Hong Kong’s voluntary licensing system for crypto trading platforms since 2019 had restricted licensees to servicing professional clients with portfolios of at least HK$8m (US$1m), while retail investors had to rely on offshore websites or brick-and-mortar shops. The incoming rules will be mandatory and require all exchanges doing business in Hong Kong to get licensed, providing more clarity and safety standards for investors.

Hong Kong is racing regulators worldwide to establish ground rules for cryptocurrencies, which still have a global market capitalisation of over $1tn despite their crashes. The European Union recently approved the world’s first comprehensive rules on the sector, and the International Organisation of Securities Commissions proposed its recommendations shortly afterwards. In contrast, China has maintained a strict ban on cryptocurrencies since 2021, while Hong Kong, with financial regulations separate from the mainland, is seen as a gateway to the lucrative mainland market for China’s crypto businesses and investors.

The new regulations will only allow exchanges to provide “large-cap virtual assets” like Bitcoin and Ethereum to retail investors, and they must set up internal committees to decide which cryptocurrencies to offer. Retail clients will also have to undergo knowledge tests and risk profiling before they can trade, although it remains unclear what level of knowledge is deemed enough. Stablecoins and crypto derivatives are off-limits for retail investors for the time being.
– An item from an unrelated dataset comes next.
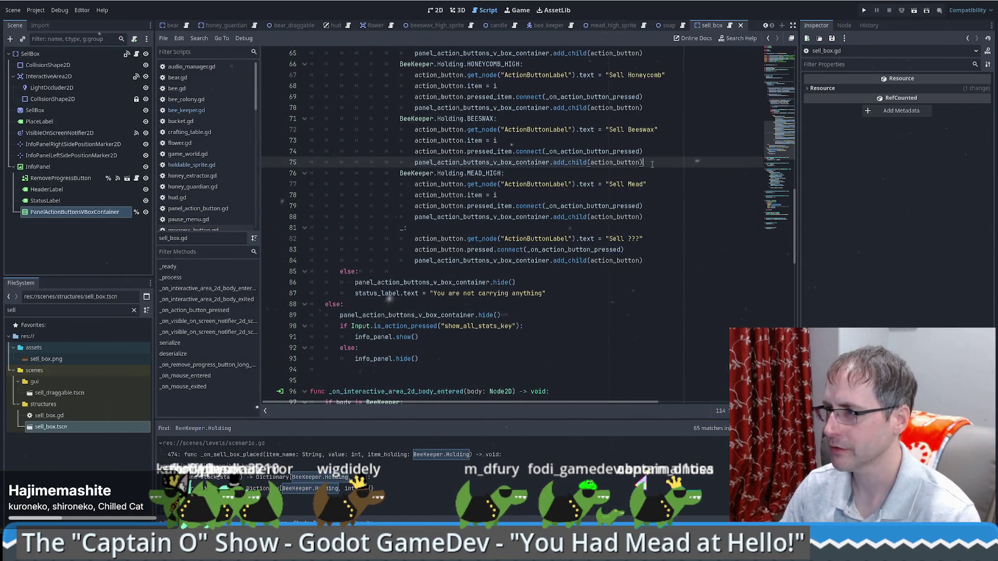
scroll(668, 226, up, 5)
scroll(660, 215, down, 2)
As the memory of FTX’s collapse still lingers, Hong Kong regulators aim to “provide robust investor protection and manage key risks” with the new rules. HashKey and OSL, the two existing licensees, will apply for fresh licences and grow their retail presence, while major crypto exchanges like Huobi and OKX, both founded in China, have announced plans to apply for a Hong Kong licence. Hong Kong regulators hope to issue the first licences quickly and believe that the new regime will provide much-needed clarity and safety standards for investors while making Hong Kong a leading digital asset hub.